Precisamos criar novos mecanismos de diálogo, com a adoção de um sistema multiportas de resolução de controvérsias. O instituto da mediação parece ser um bom caminho.

Ainda no quesito da manutenção dos atuais planos de benefícios de previdência complementar, há que se destacar o avanço da tecnologia e seus reflexos para os fundos de pensão. Hoje há múltiplas formas de formação de poupança. Portanto, os fundos de pensão devem dar uma atenção especial para seus recursos tecnológicos de processamentos, controles e comunicação.

A era digital, possibilitando o acesso on line à informação, tem provocado a cultura do “autodiagnóstico”, ou da “autossuficiência”, fenômeno verificado não apenas no mundo do comércio eletrônico, mas também nos investimentos, na Medicina e no Direito. Com isso, as pessoas passam a se apropriar de um arsenal mínimo de dados e informações infinitamente superior ao padrão de alguns anos atrás. Dessa forma, caminhamos celeremente, de um lado, para a massificação impessoal de informações, inclusive as jurídicas. Por outro lado, em aparente contradição, haverá a necessidade de personalização do atendimento para questões mais complexas, tendo como ponto de partida um diagnóstico básico já realizado pelo próprio interessado, no caso o participante ou mesmo o patrocinador de planos previdenciários.

De tudo isso emerge uma consciência de direitos, deveres, riscos e oportunidades sem paralelo nos tempos modernos. Quem não compreender essa realidade poderá ficar para trás.

Destaco também a necessidade de avanços na gestão e na supervisão baseadas em riscos, tendo como norma orientadora a Resolução CGPC 13, de 2004, que foi concebida para contemplar a heterogeneidade das entidades fechadas de previdência complementar, inclusive no campo da autorregulação.

Por mais que os fundos de pensão tenham evoluído em matéria de governança corporativa, vale lembrar que esse é um processo contínuo de aperfeiçoamento, daí a atualidade da agenda da transparência e do gerenciamento dos riscos de conflitos de interesses.

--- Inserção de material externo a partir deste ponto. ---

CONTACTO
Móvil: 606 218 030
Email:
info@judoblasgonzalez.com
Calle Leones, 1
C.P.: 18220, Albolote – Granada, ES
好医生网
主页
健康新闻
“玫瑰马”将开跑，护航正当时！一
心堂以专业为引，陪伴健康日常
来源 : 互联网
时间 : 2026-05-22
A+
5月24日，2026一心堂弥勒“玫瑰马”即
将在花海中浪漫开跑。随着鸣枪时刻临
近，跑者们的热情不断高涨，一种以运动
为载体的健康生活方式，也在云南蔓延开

Outro ponto relevante diz respeito à busca do equilíbrio entre capacitação e responsabilidades dos dirigentes dos fundos de pensão. Assim, devem ser observados os diferentes níveis de exigência de qualificação e de responsabilização entre diretoria executiva da entidade de previdência, cujos membros geralmente trabalham em regime de dedicação integral, e conselhos deliberativos e fiscais, cujos integrantes acumulam atribuições nos patrocinadores e não respondem pelo cotidiano da fundação.

Com a crescente necessidade de diversificação dos investimentos, num contexto complexo de mercados e normas, a definição clara de competências, no interior dos fundos de pensão, e a memorialização (registro formal) dos processos decisórios são imperativos vitais para a boa gestão. Em matéria de averiguação de comportamentos, e de responsabilidade fiduciária, os dirigentes de tais entidades de previdência também devem se orientar por uma visão de longo prazo.

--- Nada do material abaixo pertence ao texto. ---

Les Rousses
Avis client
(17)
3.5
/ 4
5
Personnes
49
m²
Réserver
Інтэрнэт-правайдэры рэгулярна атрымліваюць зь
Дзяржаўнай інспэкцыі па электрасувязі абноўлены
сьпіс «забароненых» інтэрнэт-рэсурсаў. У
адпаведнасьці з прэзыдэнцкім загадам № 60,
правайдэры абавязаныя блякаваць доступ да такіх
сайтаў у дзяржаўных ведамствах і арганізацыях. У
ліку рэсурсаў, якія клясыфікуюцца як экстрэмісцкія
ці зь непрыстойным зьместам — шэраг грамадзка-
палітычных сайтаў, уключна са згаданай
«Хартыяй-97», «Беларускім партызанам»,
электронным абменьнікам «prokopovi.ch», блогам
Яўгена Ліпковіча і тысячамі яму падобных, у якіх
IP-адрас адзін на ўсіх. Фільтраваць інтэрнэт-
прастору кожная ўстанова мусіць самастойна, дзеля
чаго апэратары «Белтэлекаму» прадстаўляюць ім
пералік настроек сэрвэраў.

Nesse tema é preciso cautela com a possível edição de novos normativos que pretendam substituir na totalidade o atual arcabouço repressivo e disciplinar, consubstanciado no Decreto 4942/03. Cabe avaliar, em nome da previsibilidade e da estabilidade de regras, se é desejável a substituição integral desse decreto, começando um novo jogo a partir do zero, ou sua reforma cirúrgica, com o devido aperfeiçoamento em pontos específicos.

Entre os desafios jurídicos para o crescimento da previdência complementar mencionaria ainda a necessidade de superação das limitações da Resolução CGPC 10, de 2004. Se na época de sua edição tal normativo foi um avanço, pois admitiu a transferência dos riscos de invalidez e morte para seguradoras em planos de contribuição definida, hoje é preciso abrir tal possibilidade para os planos de benefício definido, além de se permitir o compartilhamento ou a exteriorização do risco da longevidade.

A democratização da proteção previdenciária depende do entrosamento das áreas de previdência privada, seguro, resseguro e mercado de capitais. A previdência complementar dos servidores públicos, capitaneada pelos exemplos da União Federal e dos Estados de São Paulo e do Rio de Janeiro, é um significativo passo para a ampliação de uma verdadeira cultura de previdência capitalizada.

Adacir Reis - sócio do escritório Reis, Tôrres e Florêncio Advocacia e presidente do Instituto San Tiago Dantas de Direito e Economia.